Our next question is from George Cai with JPMorgan. Please go ahead.

George Cai

Analyst

Hi. Thank you. I have a follow up question. I think on the net profit there is quite a large gap between the GAAP net profit and non-GAAP profit. A large chunk of it, I think, is related to a gain -- unrealized gains from the fair value change of equity securities. So could you add more color on this? And going forward, do you expect the volatilities could be smaller? Thank you.

Shang Chuang

Analyst

Yes. Thank you, George, for the question. If you note on page 17 of our 6-K or quarterly disclosure, we break out the details of GAAP net income and non-GAAP net income. The largest adjustment is actually share based comp, which is quite in line with how other, let's say, company define non-GAAP net income.

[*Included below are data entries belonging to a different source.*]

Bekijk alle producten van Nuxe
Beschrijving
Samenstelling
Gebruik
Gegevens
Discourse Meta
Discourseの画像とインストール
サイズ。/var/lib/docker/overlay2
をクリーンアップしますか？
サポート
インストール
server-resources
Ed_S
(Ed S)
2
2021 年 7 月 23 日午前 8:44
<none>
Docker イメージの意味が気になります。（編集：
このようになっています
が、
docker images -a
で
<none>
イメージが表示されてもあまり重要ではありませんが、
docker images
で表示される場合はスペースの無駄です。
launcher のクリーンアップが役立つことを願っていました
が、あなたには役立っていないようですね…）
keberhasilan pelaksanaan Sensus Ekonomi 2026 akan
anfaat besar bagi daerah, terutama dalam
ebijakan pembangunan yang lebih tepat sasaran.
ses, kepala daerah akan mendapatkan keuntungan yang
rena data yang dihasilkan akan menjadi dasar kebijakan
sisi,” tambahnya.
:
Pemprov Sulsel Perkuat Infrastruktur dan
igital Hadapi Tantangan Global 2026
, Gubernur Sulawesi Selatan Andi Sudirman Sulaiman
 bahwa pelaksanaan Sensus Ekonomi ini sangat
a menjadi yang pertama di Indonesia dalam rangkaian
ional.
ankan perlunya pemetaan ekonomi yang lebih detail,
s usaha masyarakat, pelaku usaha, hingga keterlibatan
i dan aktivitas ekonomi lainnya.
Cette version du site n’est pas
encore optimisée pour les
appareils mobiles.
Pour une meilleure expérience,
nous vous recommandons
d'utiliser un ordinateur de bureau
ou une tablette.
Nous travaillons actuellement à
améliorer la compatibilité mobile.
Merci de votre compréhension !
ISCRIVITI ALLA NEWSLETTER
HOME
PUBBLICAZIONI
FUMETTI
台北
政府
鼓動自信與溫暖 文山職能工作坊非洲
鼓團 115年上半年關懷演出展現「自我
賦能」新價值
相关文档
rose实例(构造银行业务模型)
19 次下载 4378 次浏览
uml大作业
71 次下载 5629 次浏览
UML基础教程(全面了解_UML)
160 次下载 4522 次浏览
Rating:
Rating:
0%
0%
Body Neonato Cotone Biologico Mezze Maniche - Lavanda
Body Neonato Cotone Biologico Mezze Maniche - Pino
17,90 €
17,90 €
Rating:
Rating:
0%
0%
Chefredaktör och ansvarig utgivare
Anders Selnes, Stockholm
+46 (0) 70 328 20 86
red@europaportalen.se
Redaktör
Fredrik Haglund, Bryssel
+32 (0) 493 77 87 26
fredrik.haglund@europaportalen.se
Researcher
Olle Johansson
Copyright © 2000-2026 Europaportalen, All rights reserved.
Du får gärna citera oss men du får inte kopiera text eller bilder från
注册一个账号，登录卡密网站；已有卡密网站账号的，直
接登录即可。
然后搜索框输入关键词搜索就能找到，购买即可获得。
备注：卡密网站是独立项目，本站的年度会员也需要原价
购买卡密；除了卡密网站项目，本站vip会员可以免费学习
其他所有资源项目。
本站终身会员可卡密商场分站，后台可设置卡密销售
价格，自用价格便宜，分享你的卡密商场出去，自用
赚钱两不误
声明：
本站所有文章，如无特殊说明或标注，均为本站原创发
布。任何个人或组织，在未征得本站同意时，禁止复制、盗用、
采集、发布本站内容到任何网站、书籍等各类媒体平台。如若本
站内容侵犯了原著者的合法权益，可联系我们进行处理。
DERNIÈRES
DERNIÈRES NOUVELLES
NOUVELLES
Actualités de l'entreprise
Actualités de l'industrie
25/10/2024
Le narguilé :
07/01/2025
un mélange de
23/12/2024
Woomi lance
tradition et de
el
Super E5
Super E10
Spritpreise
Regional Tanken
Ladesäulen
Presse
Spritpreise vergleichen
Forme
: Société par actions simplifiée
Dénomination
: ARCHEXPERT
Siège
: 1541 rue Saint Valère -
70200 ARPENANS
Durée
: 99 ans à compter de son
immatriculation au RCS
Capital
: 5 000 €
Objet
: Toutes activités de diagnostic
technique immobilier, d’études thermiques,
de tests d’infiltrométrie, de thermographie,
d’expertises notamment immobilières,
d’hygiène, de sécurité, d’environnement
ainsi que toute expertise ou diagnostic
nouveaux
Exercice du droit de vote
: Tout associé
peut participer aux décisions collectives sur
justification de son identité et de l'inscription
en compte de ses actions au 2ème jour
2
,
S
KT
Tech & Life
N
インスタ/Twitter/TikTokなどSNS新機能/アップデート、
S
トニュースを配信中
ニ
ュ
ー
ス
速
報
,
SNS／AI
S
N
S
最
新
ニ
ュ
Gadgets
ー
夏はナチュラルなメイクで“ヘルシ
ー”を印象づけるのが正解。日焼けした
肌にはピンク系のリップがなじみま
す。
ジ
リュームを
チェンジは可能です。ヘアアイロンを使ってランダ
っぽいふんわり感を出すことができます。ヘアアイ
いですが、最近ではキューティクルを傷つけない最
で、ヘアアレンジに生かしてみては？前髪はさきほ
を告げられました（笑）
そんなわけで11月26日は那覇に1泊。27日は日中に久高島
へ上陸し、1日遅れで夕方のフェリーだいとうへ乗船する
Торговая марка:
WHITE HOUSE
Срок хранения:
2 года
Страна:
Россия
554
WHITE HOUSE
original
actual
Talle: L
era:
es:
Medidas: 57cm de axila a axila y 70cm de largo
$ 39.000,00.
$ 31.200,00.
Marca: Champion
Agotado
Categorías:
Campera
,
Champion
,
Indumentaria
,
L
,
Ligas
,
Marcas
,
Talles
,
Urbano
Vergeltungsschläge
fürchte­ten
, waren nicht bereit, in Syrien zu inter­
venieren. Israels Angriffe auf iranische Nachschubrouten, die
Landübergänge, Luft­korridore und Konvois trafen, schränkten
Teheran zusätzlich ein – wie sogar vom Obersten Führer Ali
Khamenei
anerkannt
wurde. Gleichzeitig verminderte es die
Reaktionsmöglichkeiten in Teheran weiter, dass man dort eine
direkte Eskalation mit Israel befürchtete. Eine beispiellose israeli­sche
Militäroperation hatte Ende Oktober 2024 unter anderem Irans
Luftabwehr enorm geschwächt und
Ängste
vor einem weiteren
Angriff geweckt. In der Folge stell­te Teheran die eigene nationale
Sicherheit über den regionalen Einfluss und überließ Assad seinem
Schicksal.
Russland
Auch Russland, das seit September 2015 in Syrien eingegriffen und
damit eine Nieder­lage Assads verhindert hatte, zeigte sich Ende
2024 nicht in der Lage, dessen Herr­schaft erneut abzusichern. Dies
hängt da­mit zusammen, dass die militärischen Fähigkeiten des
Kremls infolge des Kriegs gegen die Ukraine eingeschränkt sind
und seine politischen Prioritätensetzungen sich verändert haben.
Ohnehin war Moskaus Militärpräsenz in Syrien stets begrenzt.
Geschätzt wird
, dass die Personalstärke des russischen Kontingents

And part of it -- the other part of the adjustment comes from fair value changes of equity securities that are unrealized. You can define this or interpret it as basically mark-to-market of equity securities that we hold and the markets have been a bit volatile. And so we adjust out those noises and we add back in unrealized gains. And there is the detailed breakdown, so I won't read the numbers one by one. Yes.

Jingbo Wang

Analyst

Operator?

Operator

Operator

This concludes the question-and-answer session and today's conference call. You may disconnect your lines. Thank you for participating and have a pleasant day.